Aufgabenstellung:
a: Entnimm dem Textauszug zum Verschnitt alles von "Wenn ich also" bis hinunter zu "Gesamtverschnitt zu minimieren." und gib es wortgetreu wieder.
b: Ziehe aus der Auflistung jede Zeile heraus, in der die Zeichenfolge "with" vorkommt. Dabei ist die Groß- und Kleinschreibung zu beachten.

=== Textauszug ===

Wenn ich also alle Möglichkeiten durchgegangen wäre, hätte ich in jeder Zeile die Angaben "Verschnitt" und "Rest für weitere Kanthölzer". 
Ziel ist ja den Gesamtverschnitt zu minimieren. 
Und hier hänge ich gerade gedanklich. 

Der Ansatz den ich hier habe wäre, dass ich mir die erste Kombination wähle, die den minimalsten Verschnitt hat und dann mit den restlichen Stücken das gleiche Spiel von vorne beginne. 
Das Vorgehen ist mir aber noch irgendwie zu zufällig. Vielleicht wähle ich dann als erstes eine Kombination, durch die ich Stücke wegnehme, die später in einer anderen Kombination den Verschnitt weiter verringern würden.

=== Zu bearbeitende Daten ===

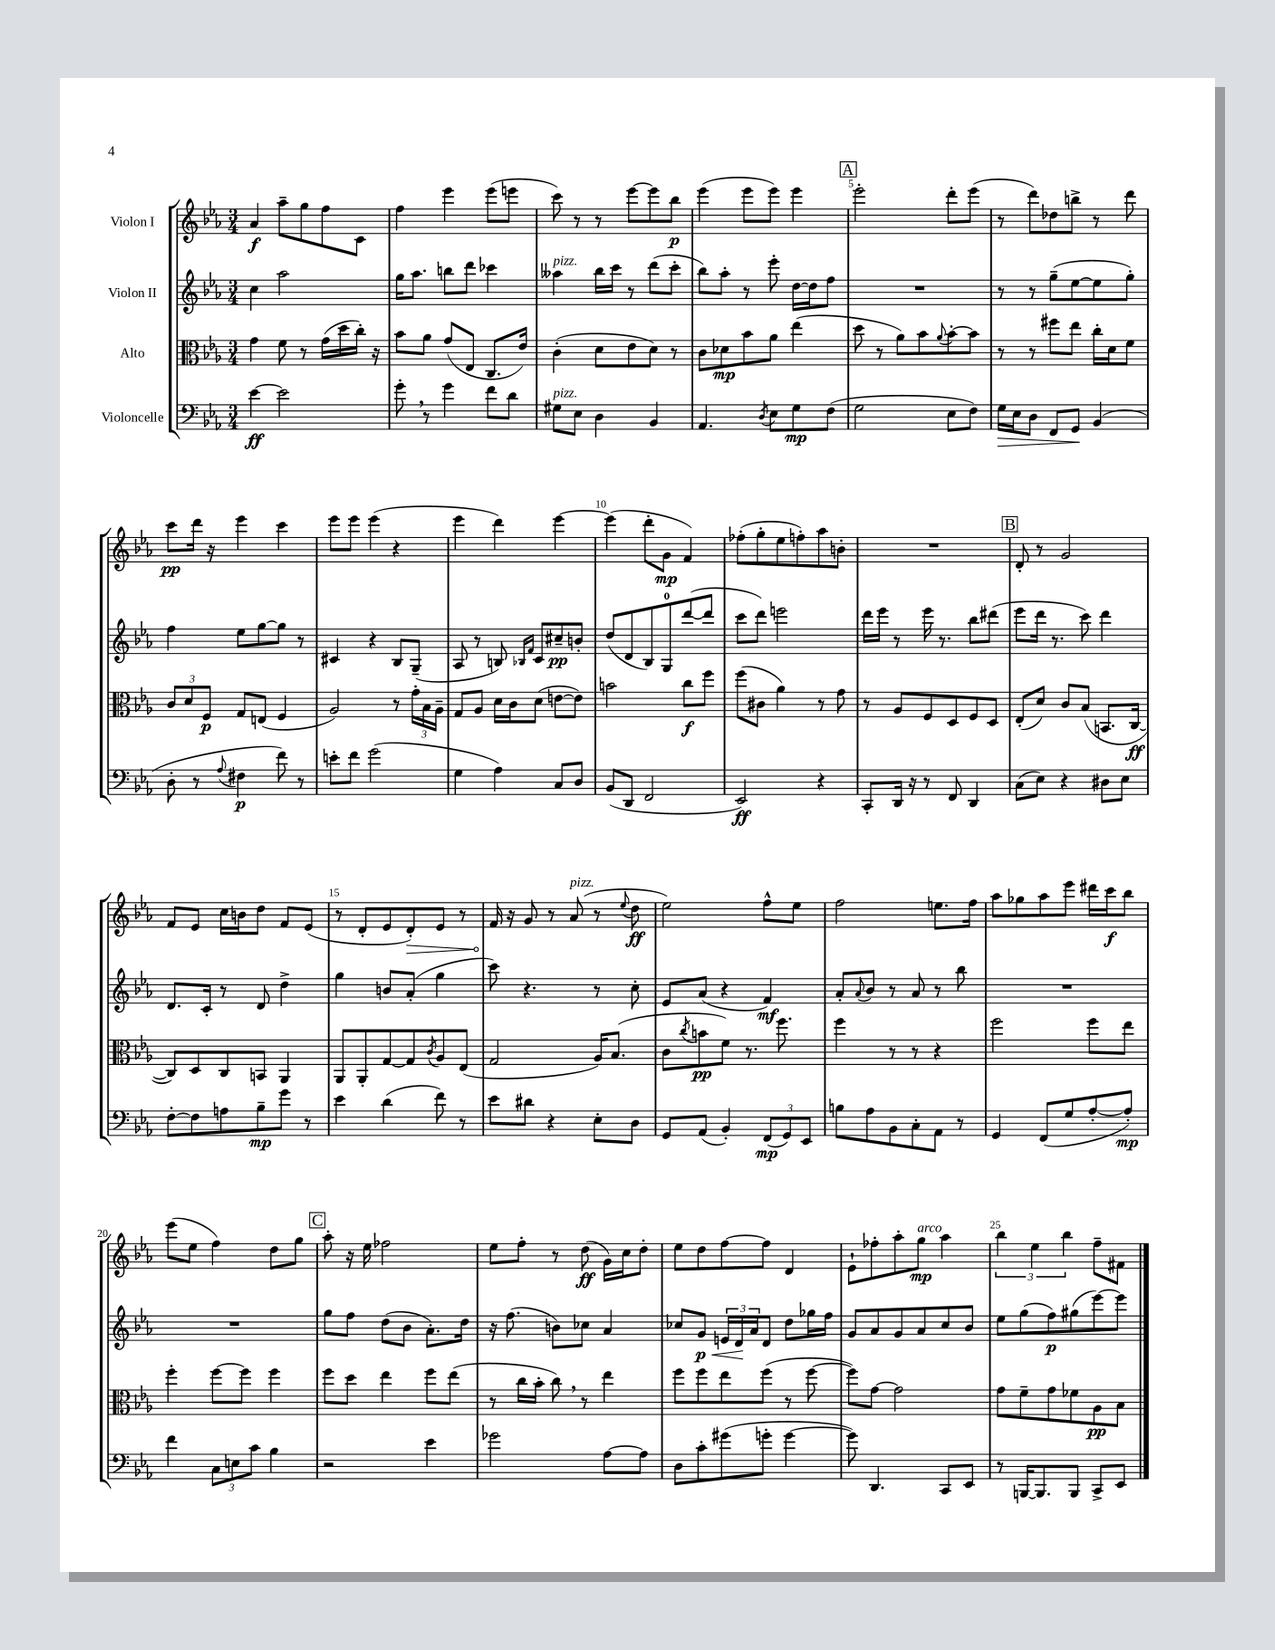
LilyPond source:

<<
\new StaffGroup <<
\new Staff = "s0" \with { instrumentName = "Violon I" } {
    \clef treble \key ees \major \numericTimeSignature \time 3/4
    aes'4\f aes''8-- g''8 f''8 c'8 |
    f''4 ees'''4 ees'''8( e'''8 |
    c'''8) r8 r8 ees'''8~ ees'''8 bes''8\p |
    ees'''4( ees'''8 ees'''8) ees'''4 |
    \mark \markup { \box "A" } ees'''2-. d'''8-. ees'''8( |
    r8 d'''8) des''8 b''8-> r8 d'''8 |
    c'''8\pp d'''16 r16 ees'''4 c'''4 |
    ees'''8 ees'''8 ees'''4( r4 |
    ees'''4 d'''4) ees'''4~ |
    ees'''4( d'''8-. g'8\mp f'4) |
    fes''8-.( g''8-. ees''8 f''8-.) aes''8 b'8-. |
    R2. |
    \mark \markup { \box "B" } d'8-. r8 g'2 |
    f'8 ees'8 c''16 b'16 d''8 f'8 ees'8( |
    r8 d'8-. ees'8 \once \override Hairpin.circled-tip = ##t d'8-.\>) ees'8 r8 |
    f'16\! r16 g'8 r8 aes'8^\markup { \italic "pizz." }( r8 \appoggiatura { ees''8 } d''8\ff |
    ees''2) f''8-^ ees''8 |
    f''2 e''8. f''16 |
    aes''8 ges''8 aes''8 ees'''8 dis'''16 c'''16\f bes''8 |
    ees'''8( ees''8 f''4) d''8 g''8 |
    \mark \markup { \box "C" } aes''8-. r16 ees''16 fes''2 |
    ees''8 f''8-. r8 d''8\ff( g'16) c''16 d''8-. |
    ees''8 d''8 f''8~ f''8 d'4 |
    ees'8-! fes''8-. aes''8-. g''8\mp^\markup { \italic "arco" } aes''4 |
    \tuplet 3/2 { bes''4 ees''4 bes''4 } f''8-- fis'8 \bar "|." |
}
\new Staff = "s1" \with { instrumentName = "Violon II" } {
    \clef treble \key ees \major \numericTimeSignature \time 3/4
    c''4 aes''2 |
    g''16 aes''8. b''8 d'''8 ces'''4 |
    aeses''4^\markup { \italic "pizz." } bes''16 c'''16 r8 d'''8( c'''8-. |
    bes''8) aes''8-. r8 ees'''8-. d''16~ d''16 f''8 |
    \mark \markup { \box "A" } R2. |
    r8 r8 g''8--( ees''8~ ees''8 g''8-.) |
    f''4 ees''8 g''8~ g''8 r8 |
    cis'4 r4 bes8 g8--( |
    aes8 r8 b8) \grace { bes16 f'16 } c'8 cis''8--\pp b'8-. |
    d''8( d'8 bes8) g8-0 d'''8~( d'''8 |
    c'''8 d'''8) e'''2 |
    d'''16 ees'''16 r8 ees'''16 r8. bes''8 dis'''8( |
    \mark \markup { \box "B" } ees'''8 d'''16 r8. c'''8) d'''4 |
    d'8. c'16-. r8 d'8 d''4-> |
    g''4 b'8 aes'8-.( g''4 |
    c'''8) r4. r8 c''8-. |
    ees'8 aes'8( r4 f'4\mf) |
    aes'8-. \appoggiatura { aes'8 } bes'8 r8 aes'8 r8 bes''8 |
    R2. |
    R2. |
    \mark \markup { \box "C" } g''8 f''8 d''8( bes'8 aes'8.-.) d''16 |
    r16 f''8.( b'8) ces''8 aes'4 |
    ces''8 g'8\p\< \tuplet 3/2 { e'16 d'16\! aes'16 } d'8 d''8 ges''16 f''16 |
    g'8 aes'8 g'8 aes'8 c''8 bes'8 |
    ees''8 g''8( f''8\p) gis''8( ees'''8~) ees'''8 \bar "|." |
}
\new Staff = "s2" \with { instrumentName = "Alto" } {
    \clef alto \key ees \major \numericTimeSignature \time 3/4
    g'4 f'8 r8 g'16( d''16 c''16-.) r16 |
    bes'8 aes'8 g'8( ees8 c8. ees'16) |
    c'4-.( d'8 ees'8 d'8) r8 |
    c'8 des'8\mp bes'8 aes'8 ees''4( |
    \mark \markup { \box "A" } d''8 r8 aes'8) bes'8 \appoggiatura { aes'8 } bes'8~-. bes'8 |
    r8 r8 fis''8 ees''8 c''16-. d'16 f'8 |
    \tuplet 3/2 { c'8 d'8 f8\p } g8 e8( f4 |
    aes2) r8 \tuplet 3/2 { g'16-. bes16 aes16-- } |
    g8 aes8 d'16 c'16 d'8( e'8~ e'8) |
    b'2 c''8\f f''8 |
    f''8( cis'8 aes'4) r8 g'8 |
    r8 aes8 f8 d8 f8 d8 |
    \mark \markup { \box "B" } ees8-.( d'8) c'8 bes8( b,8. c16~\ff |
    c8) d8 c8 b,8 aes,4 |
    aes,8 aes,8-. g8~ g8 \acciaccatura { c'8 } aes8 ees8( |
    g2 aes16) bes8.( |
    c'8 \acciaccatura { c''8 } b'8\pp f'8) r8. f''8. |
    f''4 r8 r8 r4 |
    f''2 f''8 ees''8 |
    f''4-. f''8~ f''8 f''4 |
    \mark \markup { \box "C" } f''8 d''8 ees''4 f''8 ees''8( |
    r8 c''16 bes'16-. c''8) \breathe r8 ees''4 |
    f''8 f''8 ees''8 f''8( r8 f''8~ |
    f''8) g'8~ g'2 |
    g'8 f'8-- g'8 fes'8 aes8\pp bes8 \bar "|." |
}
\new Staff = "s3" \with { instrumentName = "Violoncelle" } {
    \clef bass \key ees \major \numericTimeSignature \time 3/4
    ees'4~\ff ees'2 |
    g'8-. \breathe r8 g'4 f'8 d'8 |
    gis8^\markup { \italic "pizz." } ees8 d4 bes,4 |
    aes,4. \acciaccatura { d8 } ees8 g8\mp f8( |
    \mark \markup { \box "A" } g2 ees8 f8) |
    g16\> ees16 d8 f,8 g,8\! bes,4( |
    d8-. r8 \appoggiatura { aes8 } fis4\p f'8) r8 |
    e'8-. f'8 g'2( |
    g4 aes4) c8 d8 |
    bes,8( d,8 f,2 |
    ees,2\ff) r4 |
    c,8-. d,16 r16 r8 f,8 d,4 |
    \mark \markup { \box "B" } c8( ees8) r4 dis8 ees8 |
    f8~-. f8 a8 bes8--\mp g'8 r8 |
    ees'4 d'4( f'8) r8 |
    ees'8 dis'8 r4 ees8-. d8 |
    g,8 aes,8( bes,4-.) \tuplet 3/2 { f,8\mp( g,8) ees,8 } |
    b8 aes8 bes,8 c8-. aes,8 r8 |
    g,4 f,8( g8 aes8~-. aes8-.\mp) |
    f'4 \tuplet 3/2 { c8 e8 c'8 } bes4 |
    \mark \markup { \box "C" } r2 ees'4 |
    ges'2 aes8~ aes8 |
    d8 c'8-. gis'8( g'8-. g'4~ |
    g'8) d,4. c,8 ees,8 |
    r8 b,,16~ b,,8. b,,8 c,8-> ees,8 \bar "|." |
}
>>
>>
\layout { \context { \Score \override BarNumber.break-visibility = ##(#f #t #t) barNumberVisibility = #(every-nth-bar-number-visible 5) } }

===

Lösungen:
a:
Wenn ich also alle Möglichkeiten durchgegangen wäre, hätte ich in jeder Zeile die Angaben "Verschnitt" und "Rest für weitere Kanthölzer". 
Ziel ist ja den Gesamtverschnitt zu minimieren.

b:
\new Staff = "s0" \with { instrumentName = "Violon I" } {
\new Staff = "s1" \with { instrumentName = "Violon II" } {
\new Staff = "s2" \with { instrumentName = "Alto" } {
\new Staff = "s3" \with { instrumentName = "Violoncelle" } {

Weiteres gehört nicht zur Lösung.